§ **Testo di partenza**

-- -- --

Il dono più bello.



I bambini nascono completi. Possiedono uno scrigno ricco di doni celestiali, e se fermiamo per un momento il rumore del nostro mondo e li ascoltiamo, apriranno generosamente quello scrigno e ci faranno dono di meraviglie. Tutti noi siamo potenti esseri spirituali, ma i bambini sono più vicini alla fonte, e possono ancora ricordare.

La loro spiritualità è appunto potente, ma anche manifesta. Osservate come esprimono amore verso gli animali, come sono capaci di provare stupore davanti a un fiore, a un cristallo e alle bellezze della natura. Dovremmo condividere i loro doni invece di ignorarli, o peggio, far sì che li dimentichino, sepolti sotto il peso di una educazione sbagliata.

-- -- --

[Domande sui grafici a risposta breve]
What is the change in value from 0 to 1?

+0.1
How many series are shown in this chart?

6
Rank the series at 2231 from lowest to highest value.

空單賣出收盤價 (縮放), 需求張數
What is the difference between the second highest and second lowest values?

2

-- -- --

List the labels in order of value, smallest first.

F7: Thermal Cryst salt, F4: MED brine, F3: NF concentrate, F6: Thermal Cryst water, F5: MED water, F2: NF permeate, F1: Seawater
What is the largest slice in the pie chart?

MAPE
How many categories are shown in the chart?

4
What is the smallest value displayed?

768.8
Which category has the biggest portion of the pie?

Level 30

-- -- --

§ **Domande sul materiale**
1: Nel testo sui doni dei bambini, davanti a che cosa i bambini sono capaci di provare stupore?
2: Raccogli tutte le righe che contengono la parola "many".
Il testo e le righe hanno origini diverse.

§ **Soluzioni degli esercizi**
1: Davanti a un fiore, a un cristallo e alle bellezze della natura.

2:
How many series are shown in this chart?
How many categories are shown in the chart?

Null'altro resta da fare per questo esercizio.